Немного остается прибавить к сказанному. Я был у нее и убедился, что ее раскаяние в прошлом искренно, что она любит тебя и жаждет твоего прощения. Я обещал ей примирить ее с тобой и всеми силами стараться снова соединить вас.

— Рука Провидения устроила эту странную случайность, — сказал Вилибальд, сжимая руку сына.

С этого дня все зашевелилось в замке. Граф, видимо, стал находить интерес в жизни, и, судя по приготовлениям, которые производились в комнатах графини, заметно было, что любовь к красавице жене глубоко таилась в сердце мужа. Он написал ей письмо и получил ответ, преисполненный радости и благодарности. Габриэль извещала, что тотчас приведет в порядок свои дела в Париже и недели через три прибудет в Рекенштейн.

Один Готфрид, услышав о возвращении графини, ощутил неудовольствие и досаду, похожие на отвращение. Не умея объяснить себе такую странность, он решил избегать этой женщины насколько возможно. Ему казалось, что прибытие ее предвещало ему нечто дурное. Вскоре он заметил, что, несмотря на беззаботный вид и наружную веселость, Арно находился в каком-то лихорадочном раздражении, в какой-то тревоге, которая не давала ему покоя. Готфрид искренне привязался к симпатичному молодому человеку, и мучительное опасение теснило его грудь. «Что, если Габриэль настолько суетна, — думал он, — что станет играть чувствами пасынка неведомо для него самого. Какое печальное и трагическое усложнение готовится тогда в будущем!»

Танкред, напротив, утопал в блаженстве. Он был уверен, что приезд матери положит конец насильственным занятиям и всяким наказаниям. Зная ее слепое к нему поклонение, мальчик не сомневался, что она отстранит от него все, что ему неприятно.

Канун дня, назначенного для приезда графини, прошел в лихорадочной деятельности. В ее комнатах производились окончательные приготовления. Экзотические растения преобразили ее террасу в душистую рощу, и граф с помощью Арно украсил туалетный стол и будуар множеством дорогих безделушек.

Было начало июня; погода стояла прекрасная, душно-жаркая. Но к вечеру небо заволокло тучами, и разразилась сильная гроза.

— Как это некстати, — сказал граф, глядя, как деревья гнулись от ветра и ливень наводнял аллеи. — Этот непрошенный дождь повредил цветы, и Габриэль увидит их совсем погибшими. Надеюсь, что это не дурное предзнаменование, — прибавил он, и лицо его мгновенно омрачилось.
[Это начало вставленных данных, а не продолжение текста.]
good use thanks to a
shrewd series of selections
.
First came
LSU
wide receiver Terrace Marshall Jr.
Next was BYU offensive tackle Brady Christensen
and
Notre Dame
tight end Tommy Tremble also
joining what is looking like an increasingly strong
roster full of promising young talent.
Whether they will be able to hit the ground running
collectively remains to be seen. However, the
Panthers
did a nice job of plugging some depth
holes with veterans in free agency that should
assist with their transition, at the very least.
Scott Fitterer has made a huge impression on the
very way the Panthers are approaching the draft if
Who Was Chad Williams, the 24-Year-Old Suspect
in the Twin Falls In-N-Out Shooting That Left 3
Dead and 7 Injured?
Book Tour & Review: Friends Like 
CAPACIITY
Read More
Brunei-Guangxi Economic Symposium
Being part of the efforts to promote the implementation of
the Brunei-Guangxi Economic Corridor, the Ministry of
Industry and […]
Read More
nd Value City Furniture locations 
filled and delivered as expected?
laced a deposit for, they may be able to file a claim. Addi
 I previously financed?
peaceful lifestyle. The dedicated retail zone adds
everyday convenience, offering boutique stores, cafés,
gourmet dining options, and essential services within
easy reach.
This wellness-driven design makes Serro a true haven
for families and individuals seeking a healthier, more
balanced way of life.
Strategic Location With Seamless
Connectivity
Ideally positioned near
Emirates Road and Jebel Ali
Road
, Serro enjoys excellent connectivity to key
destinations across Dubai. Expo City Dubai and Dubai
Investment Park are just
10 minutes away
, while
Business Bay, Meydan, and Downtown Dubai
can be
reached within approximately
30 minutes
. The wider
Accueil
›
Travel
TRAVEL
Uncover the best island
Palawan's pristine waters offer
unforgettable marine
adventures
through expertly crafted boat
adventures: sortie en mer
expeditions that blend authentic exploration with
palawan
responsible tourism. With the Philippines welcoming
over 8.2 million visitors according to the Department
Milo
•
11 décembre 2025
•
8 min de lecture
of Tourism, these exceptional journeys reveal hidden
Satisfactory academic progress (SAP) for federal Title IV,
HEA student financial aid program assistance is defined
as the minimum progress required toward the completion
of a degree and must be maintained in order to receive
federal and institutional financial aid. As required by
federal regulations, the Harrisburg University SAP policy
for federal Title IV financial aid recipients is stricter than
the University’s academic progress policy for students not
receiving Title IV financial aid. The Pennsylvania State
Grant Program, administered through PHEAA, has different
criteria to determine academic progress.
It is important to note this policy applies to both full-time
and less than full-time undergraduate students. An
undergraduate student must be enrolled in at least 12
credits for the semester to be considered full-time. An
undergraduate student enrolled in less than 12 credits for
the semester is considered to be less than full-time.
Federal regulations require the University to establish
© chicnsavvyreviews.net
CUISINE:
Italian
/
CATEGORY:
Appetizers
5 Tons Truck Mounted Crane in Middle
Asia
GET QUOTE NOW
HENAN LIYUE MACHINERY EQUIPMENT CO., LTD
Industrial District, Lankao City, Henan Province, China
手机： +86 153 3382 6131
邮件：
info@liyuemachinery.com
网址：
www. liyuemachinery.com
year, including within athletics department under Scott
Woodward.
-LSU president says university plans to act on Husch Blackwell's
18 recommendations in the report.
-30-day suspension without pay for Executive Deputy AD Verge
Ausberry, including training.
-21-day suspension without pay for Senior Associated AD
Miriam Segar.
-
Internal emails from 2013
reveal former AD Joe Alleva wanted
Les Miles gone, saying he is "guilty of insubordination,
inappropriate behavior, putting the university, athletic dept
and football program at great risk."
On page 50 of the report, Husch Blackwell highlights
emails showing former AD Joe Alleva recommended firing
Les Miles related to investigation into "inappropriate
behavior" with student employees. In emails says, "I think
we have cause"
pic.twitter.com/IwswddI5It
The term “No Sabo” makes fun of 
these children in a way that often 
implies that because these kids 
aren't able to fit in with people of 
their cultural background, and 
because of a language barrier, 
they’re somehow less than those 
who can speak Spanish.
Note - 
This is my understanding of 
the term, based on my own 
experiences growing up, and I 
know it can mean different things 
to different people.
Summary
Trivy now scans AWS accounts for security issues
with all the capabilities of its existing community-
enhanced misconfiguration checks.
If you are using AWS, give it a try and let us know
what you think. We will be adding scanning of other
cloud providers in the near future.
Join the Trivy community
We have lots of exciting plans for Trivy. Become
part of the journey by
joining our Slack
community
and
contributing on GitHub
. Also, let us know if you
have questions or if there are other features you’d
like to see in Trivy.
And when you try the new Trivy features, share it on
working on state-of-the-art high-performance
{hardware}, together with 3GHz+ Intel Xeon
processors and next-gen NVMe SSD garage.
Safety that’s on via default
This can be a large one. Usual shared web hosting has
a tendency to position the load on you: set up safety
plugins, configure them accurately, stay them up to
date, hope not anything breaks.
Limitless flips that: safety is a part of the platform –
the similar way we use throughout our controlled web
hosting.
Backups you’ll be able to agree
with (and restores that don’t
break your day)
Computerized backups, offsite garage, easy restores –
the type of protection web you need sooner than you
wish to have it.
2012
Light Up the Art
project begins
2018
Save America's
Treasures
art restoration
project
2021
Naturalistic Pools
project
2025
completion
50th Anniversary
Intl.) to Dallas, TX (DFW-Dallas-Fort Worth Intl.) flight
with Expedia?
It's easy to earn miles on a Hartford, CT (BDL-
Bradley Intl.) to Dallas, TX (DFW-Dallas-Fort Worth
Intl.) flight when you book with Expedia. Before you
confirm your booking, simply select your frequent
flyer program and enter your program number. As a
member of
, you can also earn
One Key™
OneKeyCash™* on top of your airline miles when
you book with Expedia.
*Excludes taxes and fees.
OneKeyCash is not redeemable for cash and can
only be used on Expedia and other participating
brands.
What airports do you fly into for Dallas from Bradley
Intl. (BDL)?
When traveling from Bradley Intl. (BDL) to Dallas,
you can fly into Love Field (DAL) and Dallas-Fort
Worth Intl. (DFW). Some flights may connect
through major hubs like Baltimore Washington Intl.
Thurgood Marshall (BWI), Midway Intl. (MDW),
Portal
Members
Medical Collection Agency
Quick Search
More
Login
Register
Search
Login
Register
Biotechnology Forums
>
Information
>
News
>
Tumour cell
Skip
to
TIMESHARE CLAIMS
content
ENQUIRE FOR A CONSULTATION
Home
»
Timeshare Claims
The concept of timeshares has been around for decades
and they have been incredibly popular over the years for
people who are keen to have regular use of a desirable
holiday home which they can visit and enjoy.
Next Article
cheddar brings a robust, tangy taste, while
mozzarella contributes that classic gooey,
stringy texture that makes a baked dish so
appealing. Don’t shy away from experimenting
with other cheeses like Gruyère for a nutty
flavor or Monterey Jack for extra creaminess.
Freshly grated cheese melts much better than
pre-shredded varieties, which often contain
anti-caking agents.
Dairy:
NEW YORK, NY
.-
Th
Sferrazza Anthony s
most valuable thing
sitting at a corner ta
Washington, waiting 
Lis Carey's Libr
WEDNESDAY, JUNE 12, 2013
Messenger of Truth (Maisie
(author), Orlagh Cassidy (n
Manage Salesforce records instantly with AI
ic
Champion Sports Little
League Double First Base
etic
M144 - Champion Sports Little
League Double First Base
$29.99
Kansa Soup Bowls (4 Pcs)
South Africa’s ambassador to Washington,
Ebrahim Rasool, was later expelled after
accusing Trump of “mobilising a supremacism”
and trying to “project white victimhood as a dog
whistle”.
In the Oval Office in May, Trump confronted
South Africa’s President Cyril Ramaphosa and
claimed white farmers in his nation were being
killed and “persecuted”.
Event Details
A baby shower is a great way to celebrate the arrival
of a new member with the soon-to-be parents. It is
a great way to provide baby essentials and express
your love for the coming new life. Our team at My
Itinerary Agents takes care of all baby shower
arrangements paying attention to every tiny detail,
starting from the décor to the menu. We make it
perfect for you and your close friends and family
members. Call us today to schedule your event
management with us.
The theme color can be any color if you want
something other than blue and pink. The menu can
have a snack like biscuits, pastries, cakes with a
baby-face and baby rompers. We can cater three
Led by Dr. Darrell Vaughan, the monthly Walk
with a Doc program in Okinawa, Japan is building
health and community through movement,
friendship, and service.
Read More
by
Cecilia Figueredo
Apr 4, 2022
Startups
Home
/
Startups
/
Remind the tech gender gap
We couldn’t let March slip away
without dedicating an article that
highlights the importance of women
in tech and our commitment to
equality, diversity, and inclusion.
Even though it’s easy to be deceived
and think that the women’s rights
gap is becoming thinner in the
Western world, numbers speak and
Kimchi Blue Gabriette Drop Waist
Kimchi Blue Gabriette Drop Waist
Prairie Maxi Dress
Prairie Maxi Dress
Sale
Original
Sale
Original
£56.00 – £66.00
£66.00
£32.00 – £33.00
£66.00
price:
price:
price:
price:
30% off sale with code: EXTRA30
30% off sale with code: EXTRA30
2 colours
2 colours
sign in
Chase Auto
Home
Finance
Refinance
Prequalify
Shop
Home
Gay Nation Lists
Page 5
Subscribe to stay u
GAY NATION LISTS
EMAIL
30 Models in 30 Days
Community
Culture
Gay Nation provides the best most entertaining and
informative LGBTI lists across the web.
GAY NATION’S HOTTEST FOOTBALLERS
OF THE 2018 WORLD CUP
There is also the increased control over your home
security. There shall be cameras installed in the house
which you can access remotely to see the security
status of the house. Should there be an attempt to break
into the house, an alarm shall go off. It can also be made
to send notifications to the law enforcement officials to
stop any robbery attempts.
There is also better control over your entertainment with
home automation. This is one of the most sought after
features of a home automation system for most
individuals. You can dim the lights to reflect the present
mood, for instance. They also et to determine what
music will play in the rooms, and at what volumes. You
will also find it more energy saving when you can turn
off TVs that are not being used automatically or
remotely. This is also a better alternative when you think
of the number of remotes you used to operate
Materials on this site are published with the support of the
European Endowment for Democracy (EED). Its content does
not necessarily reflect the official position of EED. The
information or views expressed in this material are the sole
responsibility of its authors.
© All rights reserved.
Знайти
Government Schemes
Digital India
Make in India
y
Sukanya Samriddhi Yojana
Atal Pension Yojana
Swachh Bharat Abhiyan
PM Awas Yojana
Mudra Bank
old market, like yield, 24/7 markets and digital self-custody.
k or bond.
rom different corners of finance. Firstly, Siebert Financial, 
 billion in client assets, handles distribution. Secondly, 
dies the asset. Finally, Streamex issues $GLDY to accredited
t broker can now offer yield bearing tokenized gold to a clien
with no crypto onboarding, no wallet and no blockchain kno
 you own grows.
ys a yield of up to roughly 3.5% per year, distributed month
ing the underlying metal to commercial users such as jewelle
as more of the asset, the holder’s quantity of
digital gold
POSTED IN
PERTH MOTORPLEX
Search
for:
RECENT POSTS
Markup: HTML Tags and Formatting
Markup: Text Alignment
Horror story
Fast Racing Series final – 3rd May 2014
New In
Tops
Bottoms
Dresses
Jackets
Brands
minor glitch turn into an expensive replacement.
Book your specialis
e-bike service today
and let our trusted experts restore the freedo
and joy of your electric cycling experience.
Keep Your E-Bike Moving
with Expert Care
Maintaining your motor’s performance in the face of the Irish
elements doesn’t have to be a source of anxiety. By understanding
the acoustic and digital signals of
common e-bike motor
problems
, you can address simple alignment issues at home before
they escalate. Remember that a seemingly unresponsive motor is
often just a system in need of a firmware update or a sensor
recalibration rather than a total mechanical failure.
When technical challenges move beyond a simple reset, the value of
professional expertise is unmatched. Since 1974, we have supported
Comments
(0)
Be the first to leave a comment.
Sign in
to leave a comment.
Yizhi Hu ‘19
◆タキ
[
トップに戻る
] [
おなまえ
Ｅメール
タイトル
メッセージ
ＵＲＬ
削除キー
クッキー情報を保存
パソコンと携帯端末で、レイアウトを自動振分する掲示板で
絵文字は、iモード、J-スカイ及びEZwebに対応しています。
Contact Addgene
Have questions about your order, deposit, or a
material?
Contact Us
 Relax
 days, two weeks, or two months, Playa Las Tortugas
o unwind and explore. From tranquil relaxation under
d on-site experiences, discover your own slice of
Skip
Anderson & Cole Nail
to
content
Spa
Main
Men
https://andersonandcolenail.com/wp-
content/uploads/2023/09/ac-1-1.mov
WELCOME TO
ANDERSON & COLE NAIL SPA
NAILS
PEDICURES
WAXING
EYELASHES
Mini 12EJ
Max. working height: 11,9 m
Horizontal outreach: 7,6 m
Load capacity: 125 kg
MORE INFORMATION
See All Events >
Уложив спать Танкреда, Веренфельс ушел к себе в комнату и сел у окна. Небо было беззвездно и черно, дождь не переставал лить, и гром все еще гремел в отдалении. Какое-то беспокойство, какая-то неопределенная тоска охватили его душу. Ему казалось, что настал конец его спокойной жизни и скромным надеждам, которые подал ему Рекенштейн; что с завтрашнего дня начнется нечто новое и тяжелое — томительная борьба между слабой, капризной матерью и его строгостью, которую он считал своим долгом.